Per questo motivo è necessaria la scomunica, la “ex-communicatio”, cioè l’esclusione immediata dell’eretico dalla comunità, come in un isolamento che impedisce al contagio di propagarsi. Nessuno può parlare o avere rapporti di alcun tipo con un eretico, che perde anche i diritti civili, va tenuto al di fuori. Può tuttavia essere risanato, se guarisce dal suo errore, ma una volta sola, perché una “ricaduta” sarebbe segno del ritorno del contagio (e un eretico “relapso”, cioè “ricaduto”, è condannato definitivamente).
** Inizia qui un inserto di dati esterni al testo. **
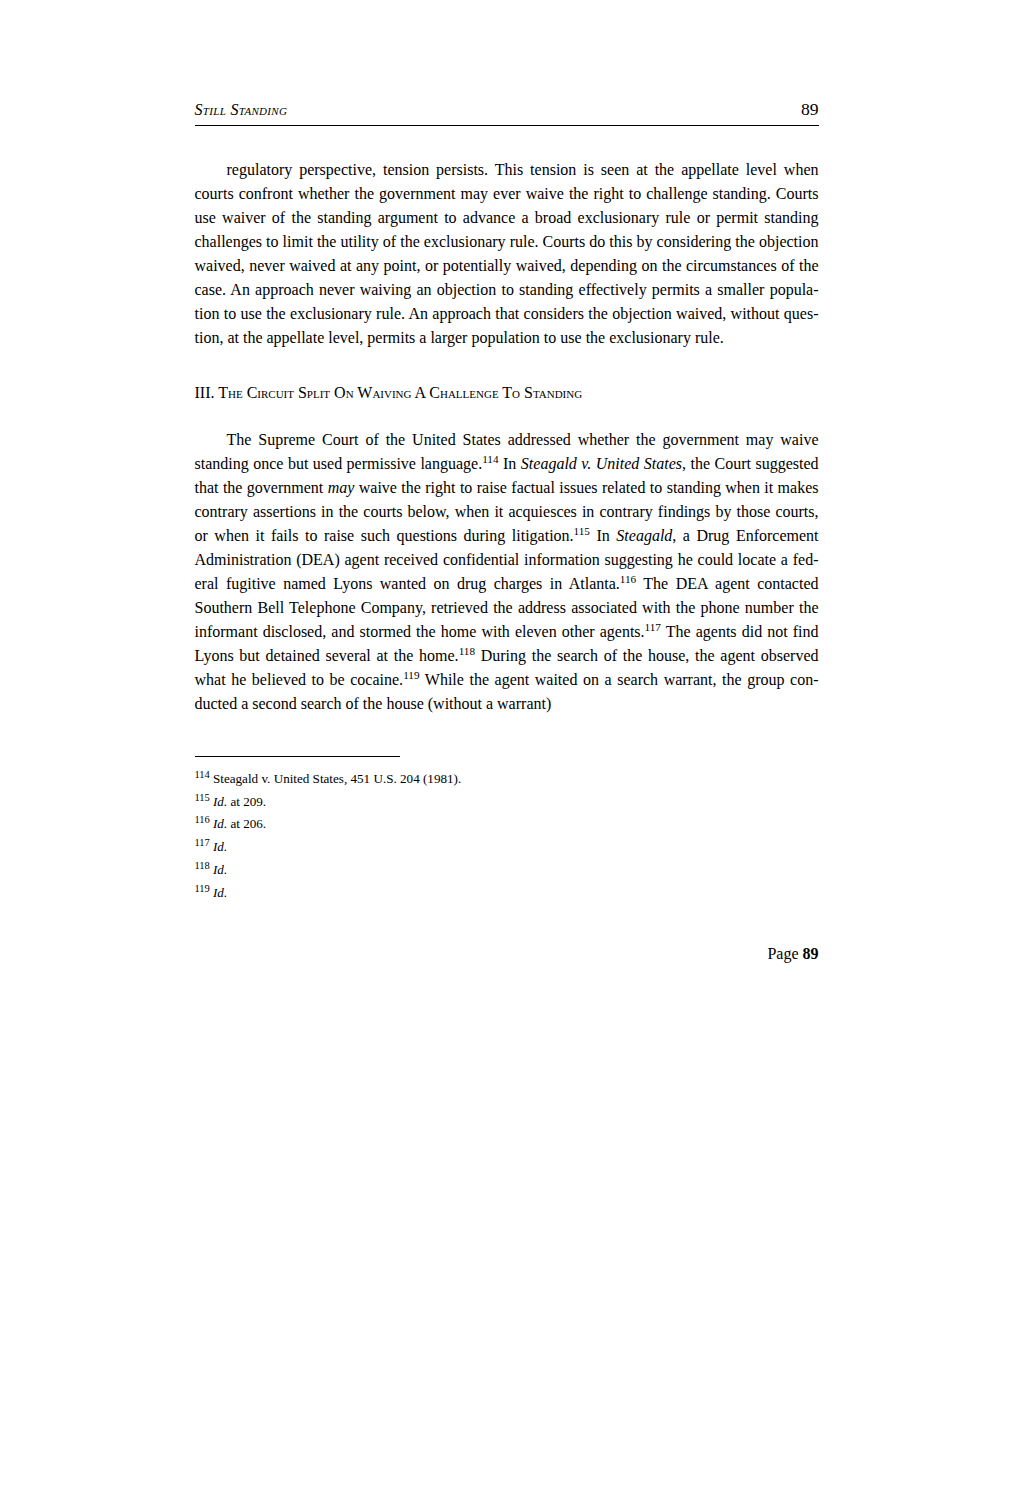Still Standing 89
regulatory perspective, tension persists. This tension is seen at the appellate level when courts confront whether the government may ever waive the right to challenge standing. Courts use waiver of the standing argument to advance a broad exclusionary rule or permit standing challenges to limit the utility of the exclusionary rule. Courts do this by considering the objection waived, never waived at any point, or potentially waived, depending on the circumstances of the case. An approach never waiving an objection to standing effectively permits a smaller population to use the exclusionary rule. An approach that considers the objection waived, without question, at the appellate level, permits a larger population to use the exclusionary rule.
III. The Circuit Split On Waiving A Challenge To Standing
The Supreme Court of the United States addressed whether the government may waive standing once but used permissive language.114 In Steagald v. United States, the Court suggested that the government may waive the right to raise factual issues related to standing when it makes contrary assertions in the courts below, when it acquiesces in contrary findings by those courts, or when it fails to raise such questions during litigation.115 In Steagald, a Drug Enforcement Administration (DEA) agent received confidential information suggesting he could locate a federal fugitive named Lyons wanted on drug charges in Atlanta.116 The DEA agent contacted Southern Bell Telephone Company, retrieved the address associated with the phone number the informant disclosed, and stormed the home with eleven other agents.117 The agents did not find Lyons but detained several at the home.118 During the search of the house, the agent observed what he believed to be cocaine.119 While the agent waited on a search warrant, the group conducted a second search of the house (without a warrant)
114 Steagald v. United States, 451 U.S. 204 (1981).
115 Id. at 209.
116 Id. at 206.
117 Id.
118 Id.
119 Id.
Page 89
Il meccanismo è medievale, ma lo ritroviamo in tutte le dittature, in una forma o in un’altra. Dal campo di rieducazione al confino, il dissidente è un contagioso, che va tenuto in quarantena o isolato. Letteralmente isolati, cioè messi in isole, sono stati molti confinati. E un’isola è stata ed è il simbolo delle migrazioni recenti (come un’altra isola lo è stata dell’immigrazione europea in America).
Oggi lo schema medievale (che però è politicamente anche molto moderno) ritorna alle sue basi concrete ed epidemiologiche, ma si porta dietro anche il suo carico politico – che affiora inconsapevolmente anche quando si dice che l’approccio “cinese” purtroppo non è replicabile da noi – se non come pericolo reale, da noi, almeno come senso di inquietudine ulteriore.